A History of Cognac
Although brandy is made throughout the world, Cognac is made only in a limited area of Western France. The same area used to produce Cognac was used to produce wine grapes as far back as Roman times but the actual beginnings of Cognac production have a much younger lineage.
A product of France, the true history of Cognac starts during the 1600s but by Dutch settlers, not French. In order to save room on ships, Dutch sailors began transporting distilled wine from France, which was in the form of brandy. The name brandy itself stems from the Dutch word brandewijn, meaning burnt wine. This is in reference to the double distillation process used to turn wine into brandy. Water was later added to this to create brandywine. They soon discovered that by leaving brandy stored in casks it aged and became drinkable without having first to be watered down. This brandy became known as Cognac.
There are 6 areas designated for the production of Cognac. These areas are all within Charente-Maritime and Charente which stretch from France’s western coast inland down to the south-western portion of France. These 6 designated areas are Bois Ordinaires, Bons Bois, Borderies, Fins Bois, Grande Champagne and Petite Champagne. Each of these areas produces Cognac of varying characteristics and quality. All Cognac is produce by blending a variety of wines containing grapes from different locations and vintages but the best quality Cognacs are those made using Grande Champagne and Petite Champagne grapes.
For the production of Cognac, wine is put through a double distillation process. During the first distillation the wine is boiled to release alcoholic vapors which condense into a draft. This first draft is then distilled a second time. The initial vapors released during this second distillation are called the heads. The heads are followed by the heart which is a clear brandy. The combination of the heads and heart are then reintroduced to wine for another distillation. This final level of distillation produces a product that must be stored for aging that will become the finished Cognac.
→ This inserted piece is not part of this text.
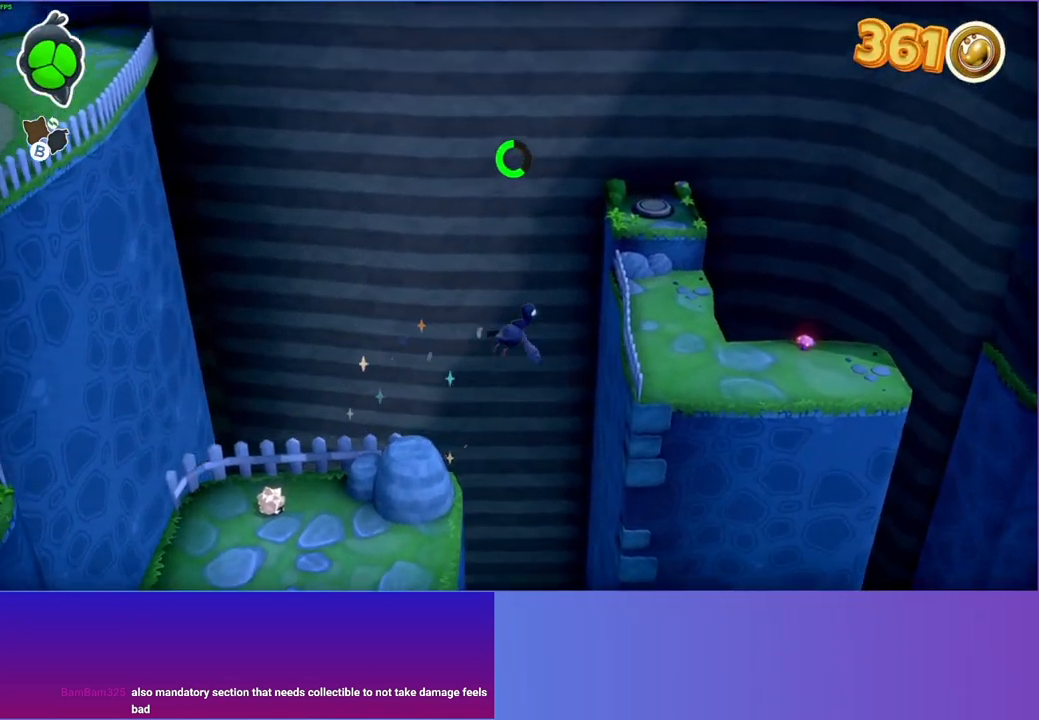
{"buttons": [], "left_stick": "up-right", "right_stick": "center", "events": []}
There are strict regulations on the production of Cognac. These regulations are set by the Bureau National Interprofessionel du Cognac. Only brandy that meets these regulations may be called Cognac.
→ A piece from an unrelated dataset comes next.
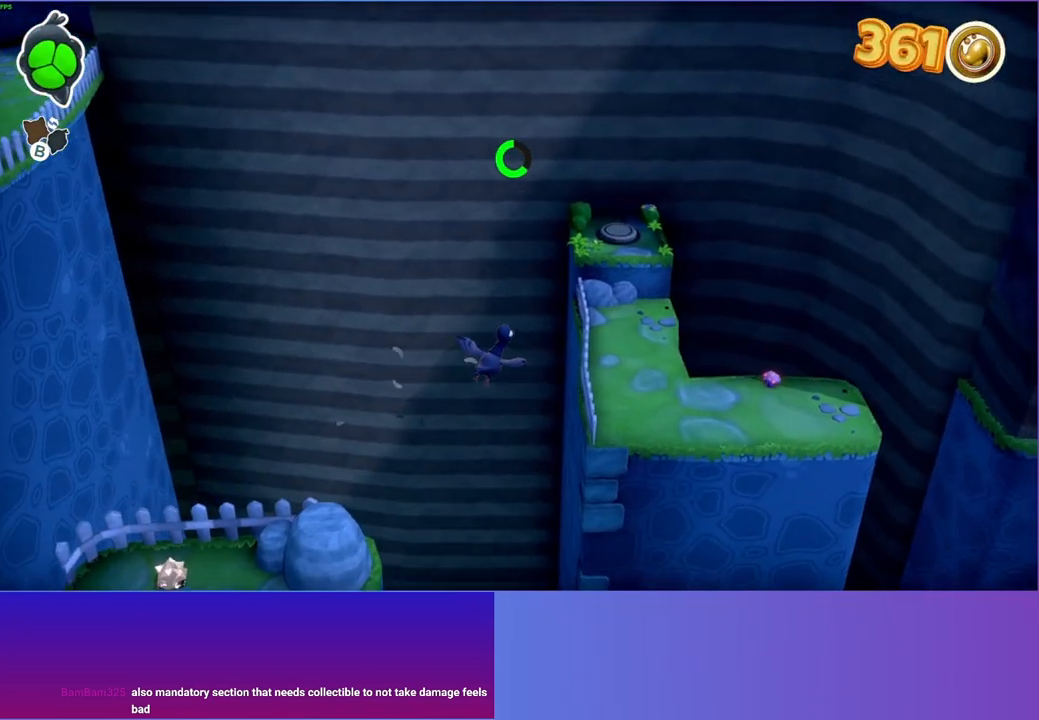
{"buttons": [], "left_stick": "up-right", "right_stick": "center", "events": [[50, "A", "down"], [167, "A", "up"]]}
Regardless of the area of production, Cognac gains in quality by the aging process. The longer the Cognac is allowed to age the smoother it becomes. Cognac is labeled based on its age as such: V.S. (Very Special) is aged 2 years, V.S.O.P. (Very Superior Old Pale) is aged at least 5 years, Napoleon and X.O. (Extra Old) is aged at least 4 years. However it is normal for Napoleon and X.O. to be aged much longer.